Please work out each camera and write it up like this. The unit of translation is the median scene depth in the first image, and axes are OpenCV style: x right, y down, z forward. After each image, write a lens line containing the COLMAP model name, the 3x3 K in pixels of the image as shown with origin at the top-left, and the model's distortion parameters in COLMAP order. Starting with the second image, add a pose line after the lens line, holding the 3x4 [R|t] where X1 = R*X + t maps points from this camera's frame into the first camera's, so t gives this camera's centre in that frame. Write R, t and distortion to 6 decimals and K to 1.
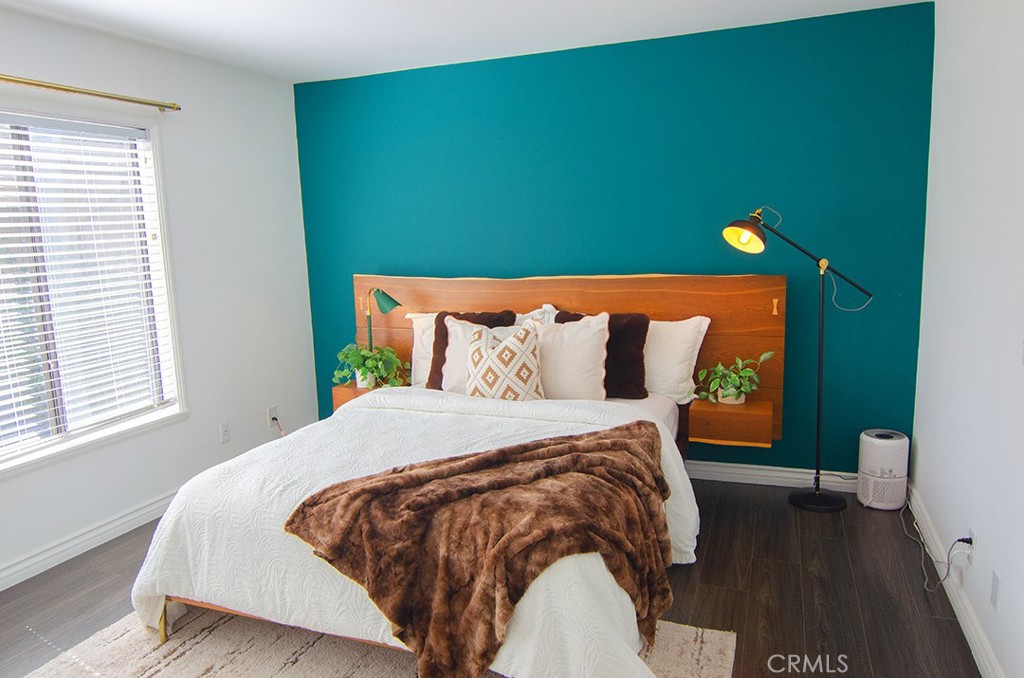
lens RADIAL K [[700.9, 0, 506.2], [0, 700.9, 339.8], [0, 0, 1]] dist [-0.004252, -0.002950]
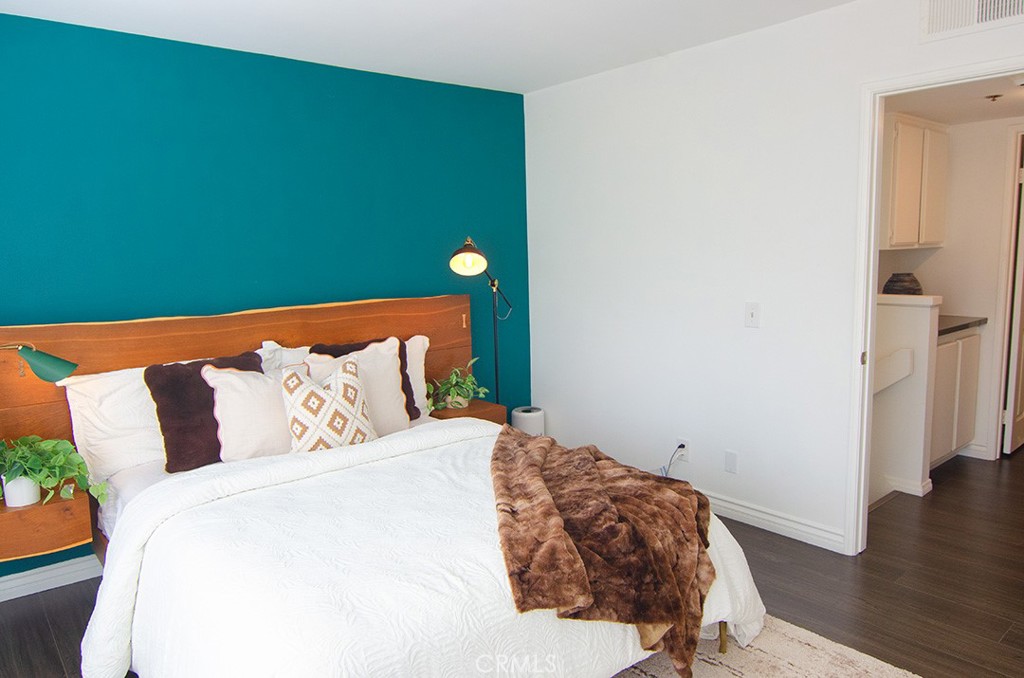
lens RADIAL K [[700.9, 0, 505.9], [0, 700.9, 338.2], [0, 0, 1]] dist [-0.004252, -0.002950]
pose [[0.478779, -0.092576, 0.873041, -0.629098], [0.144127, 0.989221, 0.025856, -0.039326], [-0.866025, 0.113449, 0.486961, 0.369028]]
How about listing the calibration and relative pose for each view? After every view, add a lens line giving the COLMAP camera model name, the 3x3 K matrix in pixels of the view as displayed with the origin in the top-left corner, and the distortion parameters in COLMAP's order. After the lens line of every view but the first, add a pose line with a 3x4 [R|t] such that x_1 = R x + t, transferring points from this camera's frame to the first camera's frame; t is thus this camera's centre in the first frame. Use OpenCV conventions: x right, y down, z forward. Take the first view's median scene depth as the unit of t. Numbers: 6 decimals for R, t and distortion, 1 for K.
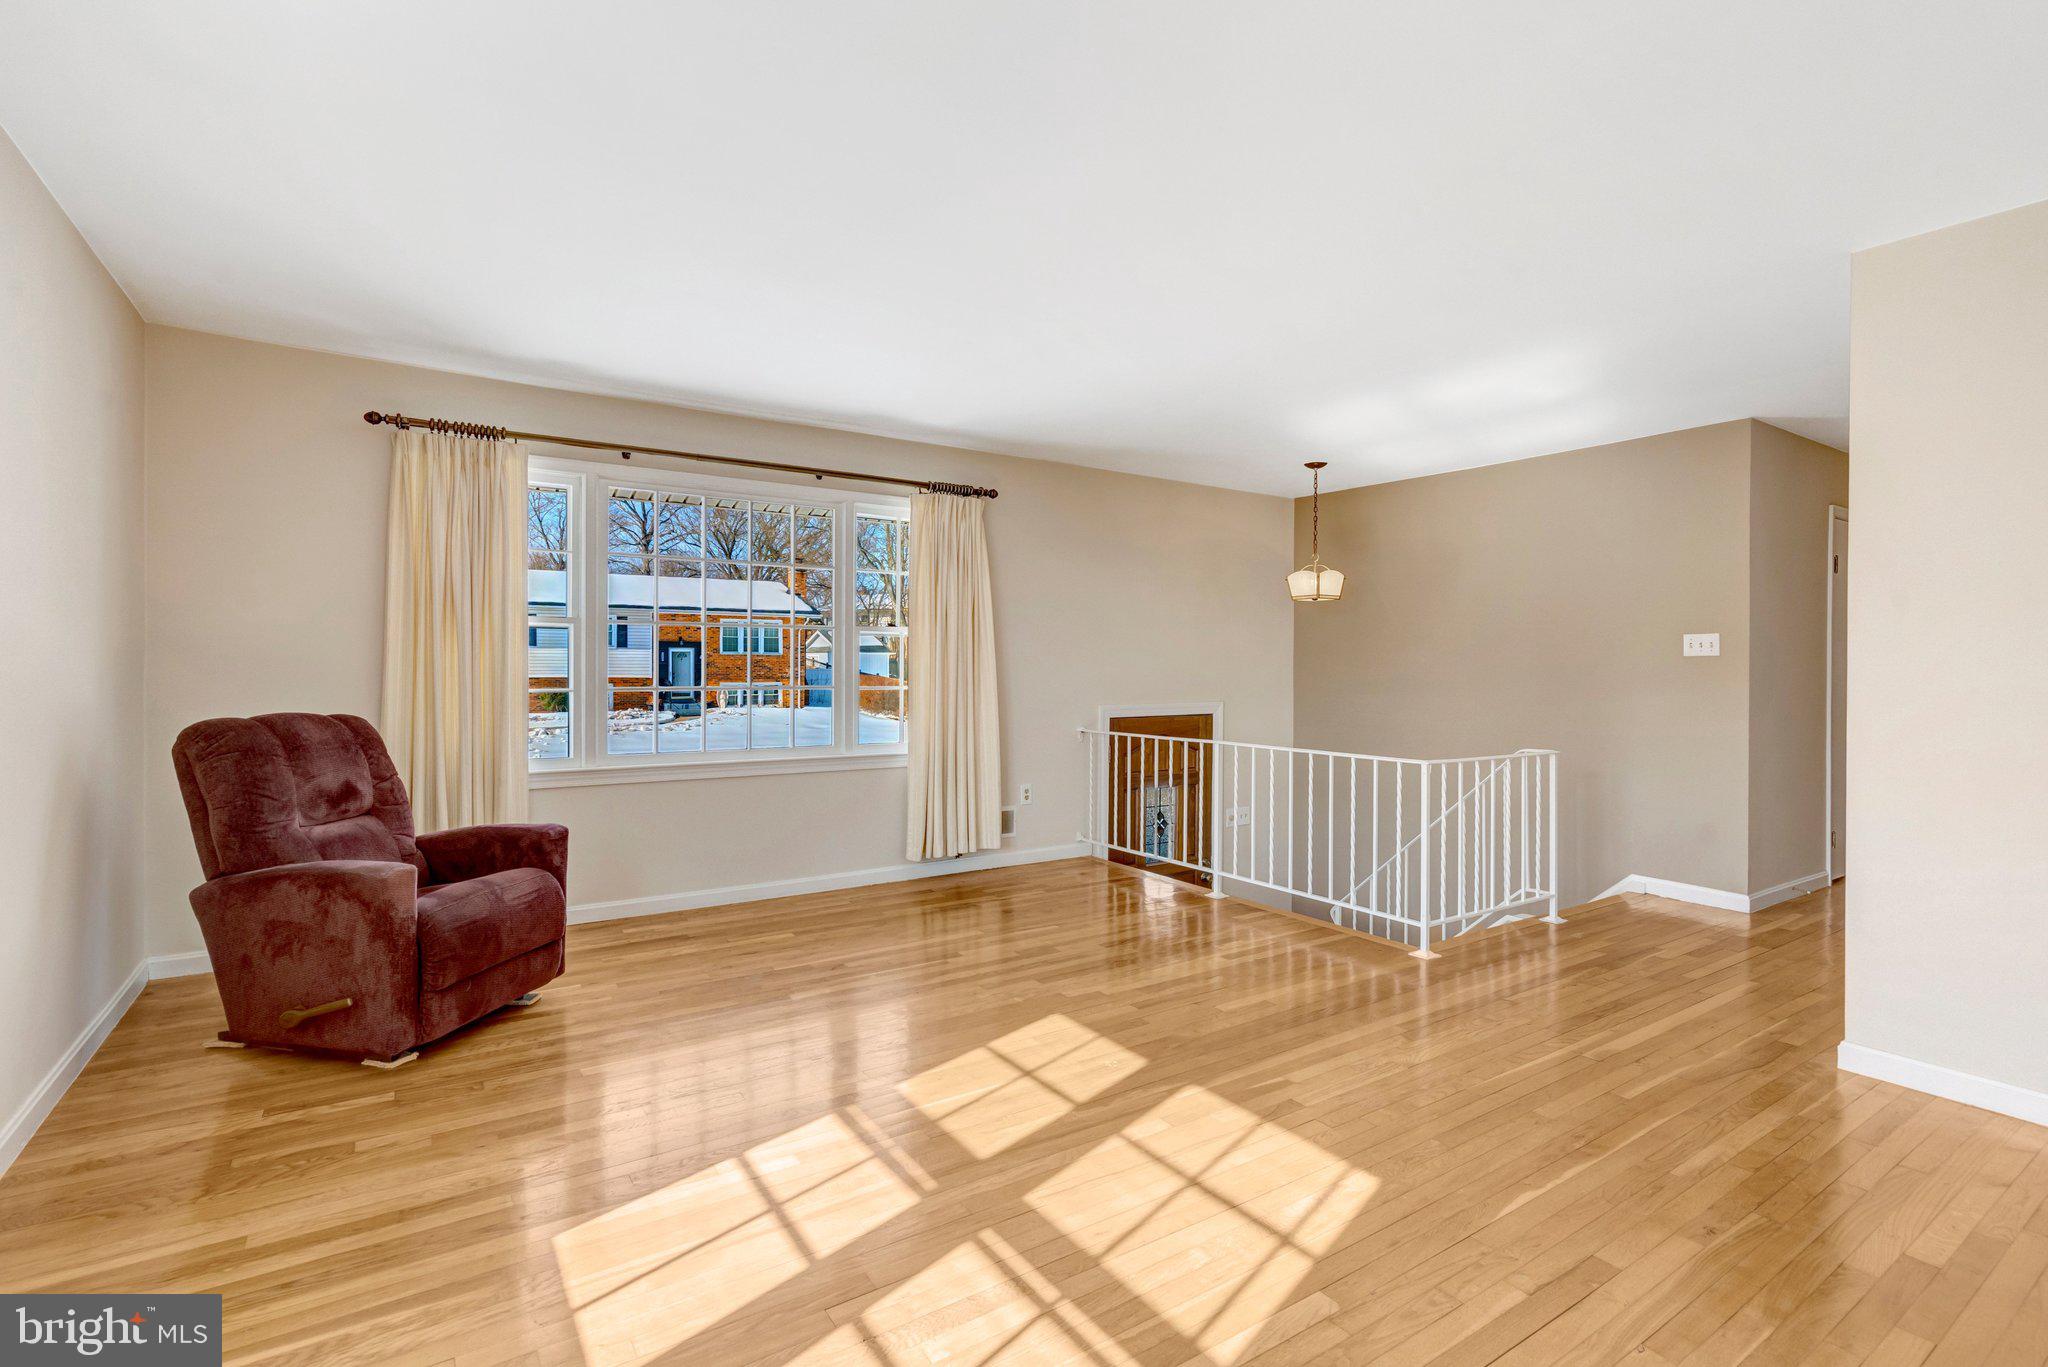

········

- [Problem] Print every line of the records above word for word, but leave out the pictures.

- [Task result]
Please work out each camera and write it up like this. The unit of translation is the median scene depth in the first image, and axes are OpenCV style: x right, y down, z forward. After each image, write a lens line containing the COLMAP model name, the 3x3 K in pixels of the image as shown with origin at the top-left, and the model's distortion parameters in COLMAP order. Starting with the second image, add a pose line after the lens line, holding the 3x4 [R|t] where X1 = R*X + t maps points from this camera's frame into the first camera's, so t gives this camera's centre in that frame. Write R, t and distortion to 6 decimals and K to 1.
lens RADIAL K [[700.9, 0, 506.2], [0, 700.9, 339.8], [0, 0, 1]] dist [-0.004252, -0.002950]
lens RADIAL K [[700.9, 0, 505.9], [0, 700.9, 338.2], [0, 0, 1]] dist [-0.004252, -0.002950]
pose [[0.478779, -0.092576, 0.873041, -0.629098], [0.144127, 0.989221, 0.025856, -0.039326], [-0.866025, 0.113449, 0.486961, 0.369028]]
How about listing the calibration and relative pose for each view? After every view, add a lens line giving the COLMAP camera model name, the 3x3 K matrix in pixels of the view as displayed with the origin in the top-left corner, and the distortion parameters in COLMAP's order. After the lens line of every view but the first, add a pose line with a 3x4 [R|t] such that x_1 = R x + t, transferring points from this camera's frame to the first camera's frame; t is thus this camera's centre in the first frame. Use OpenCV conventions: x right, y down, z forward. Take the first view's median scene depth as the unit of t. Numbers: 6 decimals for R, t and distortion, 1 for K.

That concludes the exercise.